ECLI:NL:RBNHO:2016:4436
Rechtbank Noord-Holland
- Eerste aanleg - meervoudig
- Rechtspraak.nl
Subsidieaanvraag voor peuteropvang en voorschoolse educatie door Stichting Kinderopvang Den Helder
In deze zaak heeft de Rechtbank Noord-Holland op 25 februari 2016 uitspraak gedaan in een geschil tussen Stichting Kinderopvang Den Helder (eiseres) en het college van burgemeester en wethouders van de gemeente Den Helder (verweerder) over de subsidieverlening voor peuteropvang en voorschoolse educatie voor het jaar 2015. Eiseres had een aanvraag ingediend voor een subsidie van € 794.460,00, maar verweerder heeft deze aanvraag deels afgewezen en slechts een bedrag van € 646.693,00 toegekend. Na bezwaar van eiseres heeft verweerder het subsidiebedrag verhoogd met € 57.610,00, maar eiseres was van mening dat zij recht had op het volledige bedrag vanaf 1 januari 2015.
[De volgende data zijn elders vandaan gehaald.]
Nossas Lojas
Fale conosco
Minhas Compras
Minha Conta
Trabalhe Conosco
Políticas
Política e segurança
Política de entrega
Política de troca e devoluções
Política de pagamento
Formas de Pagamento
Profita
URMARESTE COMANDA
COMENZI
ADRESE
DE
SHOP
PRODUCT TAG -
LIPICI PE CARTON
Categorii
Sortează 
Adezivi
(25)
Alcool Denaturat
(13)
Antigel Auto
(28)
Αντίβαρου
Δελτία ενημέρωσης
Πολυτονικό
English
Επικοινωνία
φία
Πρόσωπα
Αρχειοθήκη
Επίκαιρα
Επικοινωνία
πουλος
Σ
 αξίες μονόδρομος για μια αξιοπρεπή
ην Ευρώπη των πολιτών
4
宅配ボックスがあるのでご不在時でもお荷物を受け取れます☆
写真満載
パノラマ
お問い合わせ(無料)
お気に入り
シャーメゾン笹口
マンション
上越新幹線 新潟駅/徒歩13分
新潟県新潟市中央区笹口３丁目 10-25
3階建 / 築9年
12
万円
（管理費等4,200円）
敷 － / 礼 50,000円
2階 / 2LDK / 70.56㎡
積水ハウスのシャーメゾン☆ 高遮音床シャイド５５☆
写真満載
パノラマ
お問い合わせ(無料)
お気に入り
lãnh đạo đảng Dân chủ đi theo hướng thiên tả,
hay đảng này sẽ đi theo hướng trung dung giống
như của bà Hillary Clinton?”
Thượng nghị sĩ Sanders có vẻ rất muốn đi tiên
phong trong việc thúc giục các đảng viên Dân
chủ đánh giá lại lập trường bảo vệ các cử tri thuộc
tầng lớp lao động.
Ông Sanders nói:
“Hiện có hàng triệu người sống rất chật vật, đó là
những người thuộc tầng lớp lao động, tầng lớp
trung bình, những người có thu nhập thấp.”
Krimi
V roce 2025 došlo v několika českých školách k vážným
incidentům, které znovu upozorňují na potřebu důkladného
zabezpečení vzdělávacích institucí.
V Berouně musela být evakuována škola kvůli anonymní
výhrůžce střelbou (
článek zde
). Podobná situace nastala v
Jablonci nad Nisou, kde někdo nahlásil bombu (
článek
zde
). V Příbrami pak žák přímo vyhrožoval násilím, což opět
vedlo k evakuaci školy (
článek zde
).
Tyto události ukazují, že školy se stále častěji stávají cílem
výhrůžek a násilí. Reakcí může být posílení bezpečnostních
De rechtbank heeft vastgesteld dat de door eiseres opgegeven aantallen voor peuteropvang en voorschoolse educatie niet meer ter discussie stonden en dat het subsidieplafond niet van toepassing was. De rechtbank oordeelde dat verweerder eiseres ten onrechte niet in de gelegenheid had gesteld haar aanvraag aan te vullen en dat dit had geleid tot een onterecht verlaagd subsidiebedrag. De rechtbank heeft het beroep van eiseres gegrond verklaard, het bestreden besluit vernietigd en aan eiseres een subsidie van € 784.956,38 toegekend, terwijl een bedrag van € 9.503,62 werd geweigerd. Tevens werd verweerder veroordeeld tot vergoeding van het griffierecht en de proceskosten van eiseres.
Deze uitspraak benadrukt het belang van zorgvuldige besluitvorming en het recht van aanvragers om hun aanvragen adequaat te onderbouwen. De rechtbank heeft de beslissing in het openbaar uitgesproken en de partijen geïnformeerd over de mogelijkheid tot hoger beroep.